Sooner Football: No-Brainer Pep Talk on No-Win Clash at Kansas

The Sooner football season takes a breather of sorts the next two weekends as the No. 14 team in this week’s Associated Press rankings takes on the two bottom teams in the Big 12.

It would be easy to let down your guard a little and take the Kansas Jayhawks this weekend and the Iowa State Cyclones next for granted. Just add two more checks to the 2015 win column and move on, right?

While the challenge may be less, the next two games mean as much to the Sooners’ season as any that came before or will follow. It is not wise to go into any game or week of pregame preparation with the mindset that, either as individuals or as a team, you can just turn it on and off at will and make everything come out fine at the end.

Oct 24, 2015; Norman, OK, USA; Oklahoma Sooners running back Joe Mixon (25) runs the ball against the Texas Tech Red Raiders during the second quarter at Gaylord Family – Oklahoma Memorial Stadium. Mandatory Credit: Mark D. Smith-USA TODAY Sports

The next two games represent an important test of character for the Oklahoma football team. The Sooners are coming off of back-to-back dominating performances against Kansas State and last weekend at home vs. Texas Tech. As much as anything, the way the Sooners prepared for and played in their last two games was a result of not being as ready, physically and mentally, as they should have been in losing to their longtime Red River rival Texas.

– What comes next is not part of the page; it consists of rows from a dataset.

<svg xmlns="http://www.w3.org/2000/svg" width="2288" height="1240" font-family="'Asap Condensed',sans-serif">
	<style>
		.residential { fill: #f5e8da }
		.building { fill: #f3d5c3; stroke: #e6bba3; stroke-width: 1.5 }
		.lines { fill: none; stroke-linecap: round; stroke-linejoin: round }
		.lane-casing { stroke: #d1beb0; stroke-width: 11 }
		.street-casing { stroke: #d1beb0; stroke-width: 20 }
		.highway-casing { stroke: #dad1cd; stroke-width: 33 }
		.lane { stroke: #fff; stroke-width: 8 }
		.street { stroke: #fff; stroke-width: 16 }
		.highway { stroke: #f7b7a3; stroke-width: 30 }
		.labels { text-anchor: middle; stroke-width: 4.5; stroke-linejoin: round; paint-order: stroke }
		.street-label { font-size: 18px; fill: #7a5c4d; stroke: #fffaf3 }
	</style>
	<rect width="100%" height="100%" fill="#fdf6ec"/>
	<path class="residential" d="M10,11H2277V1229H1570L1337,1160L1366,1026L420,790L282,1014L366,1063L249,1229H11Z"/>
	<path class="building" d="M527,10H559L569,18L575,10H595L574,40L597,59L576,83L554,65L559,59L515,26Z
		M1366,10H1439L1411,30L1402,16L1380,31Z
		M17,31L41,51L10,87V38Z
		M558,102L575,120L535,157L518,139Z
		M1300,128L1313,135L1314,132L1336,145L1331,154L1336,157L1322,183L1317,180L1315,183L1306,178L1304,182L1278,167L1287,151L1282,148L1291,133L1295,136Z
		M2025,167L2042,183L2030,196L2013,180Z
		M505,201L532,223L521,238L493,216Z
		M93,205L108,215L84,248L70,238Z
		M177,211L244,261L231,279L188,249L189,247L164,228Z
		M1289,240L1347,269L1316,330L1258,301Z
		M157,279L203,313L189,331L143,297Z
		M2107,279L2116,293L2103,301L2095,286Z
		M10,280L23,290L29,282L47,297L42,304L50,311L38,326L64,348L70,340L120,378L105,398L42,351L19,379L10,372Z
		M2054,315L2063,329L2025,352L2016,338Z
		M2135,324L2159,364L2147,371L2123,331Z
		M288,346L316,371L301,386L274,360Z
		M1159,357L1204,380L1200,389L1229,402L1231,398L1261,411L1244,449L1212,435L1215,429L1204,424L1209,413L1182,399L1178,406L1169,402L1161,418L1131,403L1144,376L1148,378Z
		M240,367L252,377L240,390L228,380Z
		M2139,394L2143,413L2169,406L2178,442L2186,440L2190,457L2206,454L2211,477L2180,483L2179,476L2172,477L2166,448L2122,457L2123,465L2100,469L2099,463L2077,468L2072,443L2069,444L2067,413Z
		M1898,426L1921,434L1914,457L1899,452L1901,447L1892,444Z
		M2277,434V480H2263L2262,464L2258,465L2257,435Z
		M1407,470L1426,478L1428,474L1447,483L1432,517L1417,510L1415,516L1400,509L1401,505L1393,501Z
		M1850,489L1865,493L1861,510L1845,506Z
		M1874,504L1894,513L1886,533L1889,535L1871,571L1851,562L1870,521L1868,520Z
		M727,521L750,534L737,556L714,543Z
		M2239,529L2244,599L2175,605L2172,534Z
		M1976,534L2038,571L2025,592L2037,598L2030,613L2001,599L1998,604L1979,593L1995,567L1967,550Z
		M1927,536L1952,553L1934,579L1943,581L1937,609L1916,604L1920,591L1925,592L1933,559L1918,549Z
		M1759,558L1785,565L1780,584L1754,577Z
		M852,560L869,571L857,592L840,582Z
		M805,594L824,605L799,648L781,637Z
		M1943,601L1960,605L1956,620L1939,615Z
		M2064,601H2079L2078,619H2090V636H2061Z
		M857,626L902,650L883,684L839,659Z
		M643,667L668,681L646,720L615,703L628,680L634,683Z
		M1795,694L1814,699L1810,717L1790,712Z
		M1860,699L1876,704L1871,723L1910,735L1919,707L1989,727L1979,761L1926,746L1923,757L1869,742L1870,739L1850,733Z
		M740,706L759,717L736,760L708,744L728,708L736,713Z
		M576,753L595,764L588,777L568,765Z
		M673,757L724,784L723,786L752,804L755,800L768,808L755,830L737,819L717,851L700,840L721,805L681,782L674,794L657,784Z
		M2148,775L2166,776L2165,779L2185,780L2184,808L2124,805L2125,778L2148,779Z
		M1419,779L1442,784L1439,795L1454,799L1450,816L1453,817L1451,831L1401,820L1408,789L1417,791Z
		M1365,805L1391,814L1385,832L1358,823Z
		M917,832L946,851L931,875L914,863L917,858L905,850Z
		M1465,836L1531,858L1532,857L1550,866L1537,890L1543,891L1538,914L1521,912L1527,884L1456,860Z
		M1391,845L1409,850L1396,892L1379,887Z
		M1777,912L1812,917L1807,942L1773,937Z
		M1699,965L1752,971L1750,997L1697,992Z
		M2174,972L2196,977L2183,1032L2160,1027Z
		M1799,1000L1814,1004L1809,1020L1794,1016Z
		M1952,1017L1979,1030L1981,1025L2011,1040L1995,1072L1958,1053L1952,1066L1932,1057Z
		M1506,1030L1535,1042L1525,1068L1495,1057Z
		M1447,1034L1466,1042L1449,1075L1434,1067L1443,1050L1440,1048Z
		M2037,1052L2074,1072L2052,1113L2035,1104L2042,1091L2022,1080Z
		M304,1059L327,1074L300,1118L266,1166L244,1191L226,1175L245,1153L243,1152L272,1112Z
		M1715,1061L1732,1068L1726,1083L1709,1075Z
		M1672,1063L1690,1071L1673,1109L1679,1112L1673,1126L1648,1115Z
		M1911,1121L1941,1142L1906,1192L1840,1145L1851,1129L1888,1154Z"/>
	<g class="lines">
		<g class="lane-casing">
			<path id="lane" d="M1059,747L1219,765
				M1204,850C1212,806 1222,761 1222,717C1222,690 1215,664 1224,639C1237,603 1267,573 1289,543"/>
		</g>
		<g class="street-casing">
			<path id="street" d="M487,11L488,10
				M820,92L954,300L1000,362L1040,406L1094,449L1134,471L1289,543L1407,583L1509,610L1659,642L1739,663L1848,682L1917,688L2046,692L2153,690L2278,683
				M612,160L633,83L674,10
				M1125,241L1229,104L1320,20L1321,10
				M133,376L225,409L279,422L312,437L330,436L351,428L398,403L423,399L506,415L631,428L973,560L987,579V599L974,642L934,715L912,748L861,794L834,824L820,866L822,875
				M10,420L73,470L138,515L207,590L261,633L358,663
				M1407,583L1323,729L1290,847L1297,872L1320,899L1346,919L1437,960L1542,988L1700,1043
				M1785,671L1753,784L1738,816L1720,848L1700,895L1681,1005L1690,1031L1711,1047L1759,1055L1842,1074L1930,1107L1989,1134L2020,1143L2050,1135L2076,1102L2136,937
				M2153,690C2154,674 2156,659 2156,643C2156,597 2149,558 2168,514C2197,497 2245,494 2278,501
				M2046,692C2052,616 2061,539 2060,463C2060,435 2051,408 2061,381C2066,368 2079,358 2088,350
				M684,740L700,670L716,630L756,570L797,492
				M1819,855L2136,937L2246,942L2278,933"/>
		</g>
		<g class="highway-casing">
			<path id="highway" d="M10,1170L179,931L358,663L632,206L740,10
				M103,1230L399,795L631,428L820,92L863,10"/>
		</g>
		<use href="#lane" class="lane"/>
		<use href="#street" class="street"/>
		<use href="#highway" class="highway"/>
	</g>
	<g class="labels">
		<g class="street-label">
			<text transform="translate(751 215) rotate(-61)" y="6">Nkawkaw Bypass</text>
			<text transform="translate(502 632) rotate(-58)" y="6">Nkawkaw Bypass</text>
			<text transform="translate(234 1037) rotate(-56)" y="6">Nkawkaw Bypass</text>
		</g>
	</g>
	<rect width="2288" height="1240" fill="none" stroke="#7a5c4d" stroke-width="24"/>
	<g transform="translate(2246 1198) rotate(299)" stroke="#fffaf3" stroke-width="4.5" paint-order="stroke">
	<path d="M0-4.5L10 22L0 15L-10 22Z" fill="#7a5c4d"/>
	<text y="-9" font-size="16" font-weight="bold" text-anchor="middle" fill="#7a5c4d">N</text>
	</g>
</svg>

You may recall that the Sooners were pegged as 17-point favorites over the Longhorns in this year’s annual get-together in the Cotton Bowl in Dallas. They would never admit it, of course, but I believe the OU players, and perhaps even members of the coaching staff, read and bought too much into the headlines and hype declaring that the seemingly down-and-out Longhorns were down for the count this season and would just roll over and be stampeded by the much-better team from the northern side of the Red River.

For longtime followers of the OU-Texas rivalry, this year’s game was like a self-fulfilling prophecy. How many times has the team billed as the underdog in this game risen up to defy all the predictions and expectations of the self-acclaimed experts? The answer is: more than you might expect. And it happened again this year.

The Sooners can still overcome the unexpected but deserved loss to Texas, but they just as easily could have averted the disappointment had they taken that game more seriously than it appeared they did. It also could be said, however, that the Texas wake-up call just might have saved OU’s season.

You cannot convince me that what happened against Texas didn’t have anything to do with how well the Sooners performed in the subsequent games with K-State and Texas Tech. I’d say quite the contrary: The Texas game had everything to do with the focus, determination and alpha-dog-like aggressiveness the OU football team displayed the past two weekends.

Kansas and Iowa State, for sure, are not Texas, but if Oklahoma learned nothing else from this year’s Red River game it was that you can’t just roll into and out of town and expect your opponent not to put up a fight.

OU offensive coordinator Lincoln Riley knows the danger of thinking the Kansas and Iowa State games are nothing more than tune-ups for the championship gauntlet the Sooners have to go through on successive weekends in November, when they face Baylor, TCU and Oklahoma State to close out the regular season.

"“Everybody wants to think like that, but that’s a dream world,” Riley told the Oklahoma City Oklahoman this week. “These guys (Kansas and Iowa State) have got scholarship players. They’ve got good coaches. If we live in that world (the ‘dream world’), we’ll get beat.”"

I expect the Sooners will have a big offensive day at Kansas – and against Iowa State next weekend the game is in Norman, so you know they will be motivated in front of the home fans – but I don’t think they will perform with the same emotion and intensity that they did against Kansas State and Texas Tech. OU should win both games decisively, but it also provides the opportunity to give a lot of players game experience and protect your top players, as much as you can, from serious injury when the game is well in hand.

The Jayhawks and Cyclones may be down in the standings, but these are still meaningful games for the Sooners. OU has nothing really to gain, but everything to lose if it doesn’t approach its next two opponents seriously.